The biggest problem with feuds, however, is that once they start they’re notoriously difficult to stop. Who started things tends to get forgotten quickly, and in any case, the facts of that matter generally depend on which side you talk to. Once in full swing, feuds then become a matter not of balancing the scales, but of retaliating against the most recent violent act.
The world’s longest-running feud may be between Shia and Sunni Muslims. It originated in 632 after the death of Muhammad when the two groups could not agree on who should be his successor. Countless deaths ensued over the centuries, a pattern that continues to this day, with car bombs and death squads particularly popular means of despatching members of the other side.
Finally, a note on feudalism, the political system that ruled Europe through the Middle Ages. I was disappointed to learn that it has no connection with feuding. It comes from the Latin feudum, meaning land granted to someone lower in the pecking order than the one doing the granting.

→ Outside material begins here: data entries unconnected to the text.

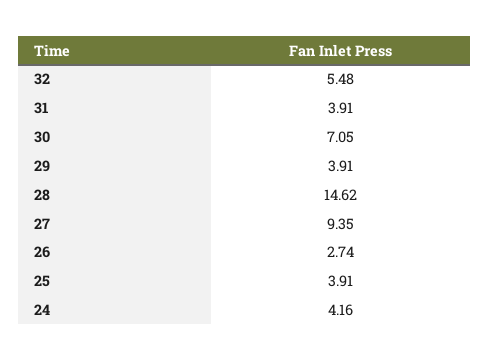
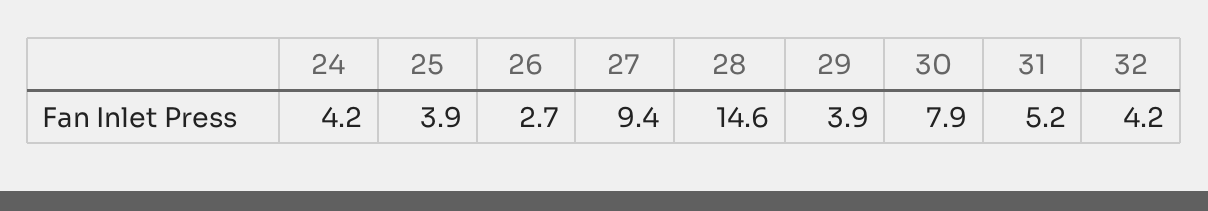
  {
-   "32": 5.48,
+   "32": 4.2,
-   "31": 3.91,
+   "31": 5.2,
-   "30": 7.05,
+   "30": 7.9,
    "29": 3.91,
    "28": 14.62,
    "27": 9.35,
    "26": 2.74,
    "25": 3.91,
    "24": 4.16
  }

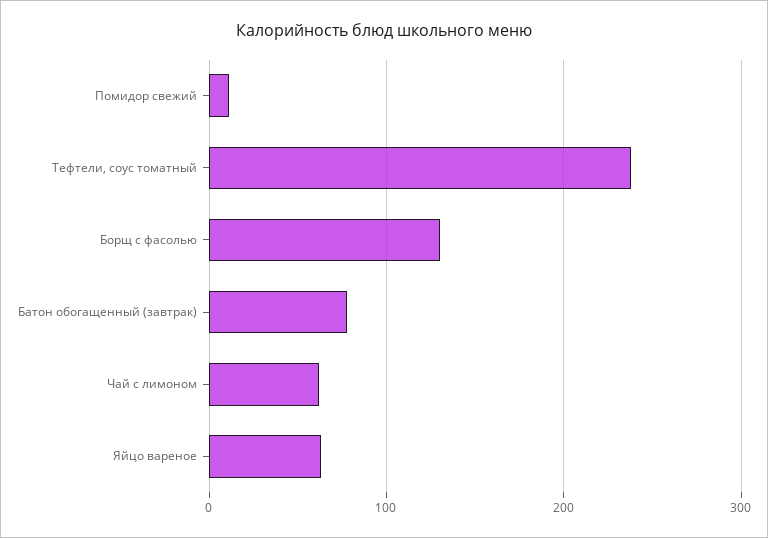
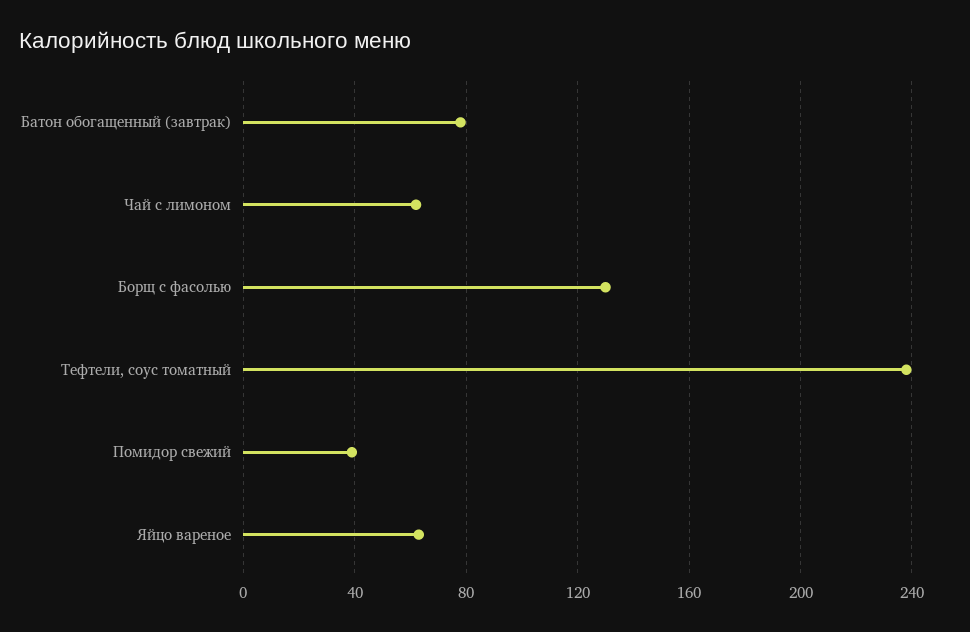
  {
-   "Помидор свежий": 10,
+   "Помидор свежий": 40,
    "Тефтели, соус томатный": 240,
    "Борщ с фасолью": 130,
    "Батон обогащенный (завтрак)": 80,
    "Чай с лимоном": 60,
    "Яйцо вареное": 65
  }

Generous as that sounds, we all know that it came with one or two small strings attached, such as having to pass on a significant portion of your crop each year even if that meant your family would starve, and also being required to fight complete strangers from time to time who wanted nothing more than to stave your peasant head in with a mace.
Thank heavens we are free to own the land on which we live (except for the 50-odd years the bank does) and no one can order us to fight (except when our governments, who always act in our interests rather than those of the overlords of war, conscript us).
Bits and specious
I’ve been reading Adam Grant’s latest book, Hidden Potential, and have been struck by one of its central tenets, that a willingness to be uncomfortable is critical to learning any new skill quickly. As a writing coach, I make a point of making my training as simple and safe as possible. While I don’t plan to change that, I’m now considering the possibility that for those clients who want to develop quickly, my job may be to challenge them a little more than I have been.
“Not in Small Heath it ain’t.” One of the laugh-out-loudest moments of the dark and wonderful Peaky Blinders, a series that knows a thing or two about feuding. Start around the 7’ 45” mark.
Quote of the week
I will not enter into a public feud with Madame Callas, since I am well aware that she has considerably greater competence and experience at that kind of thing than I have.
Rudolf Bing
"As with so many words relating to fighting, feud can trace its history right back to PIE, which tells us something about how humans are wired..."
Yes.
"मन्यु – Manyu. What does this mean? On one level, it is the ‘Mind’ and ‘Spirit’ Itself. On another, it is the ‘active expression’ of that Mind, and the raging forth of that Spirit... but the better representation – to my Mind – is as “Passion”, “Ardour” for those are the emotions to which ‘Manyu’ is most directly affixed. Anger, Wrath, Roaring Grief and Sorrow ..."
Manyu, a derivation of the same PIE article from whence comes 'man' and 'mind' has it's IE deific representation in Manyu - the ultimate War God.
Very similar concordances exist in the etymology of another - Nordic - Indo-European War God, whose name derives from PIE *weh₂t, which implies rage, turbulence, poetry and violence. (But also poetry)
The IE imagination seems to view consciousness as integrally intertwined with war.
https://aryaakasha.com/2020/02/22/mahashivratri-and-the-mytholinguistics-of-war-part-3-the-mind-the-mania-the-manyu/
Pushing harder is a standard part of good training. Patience at first until the basic skills are habituated, then throw the student into a job-like situation and expect quick results.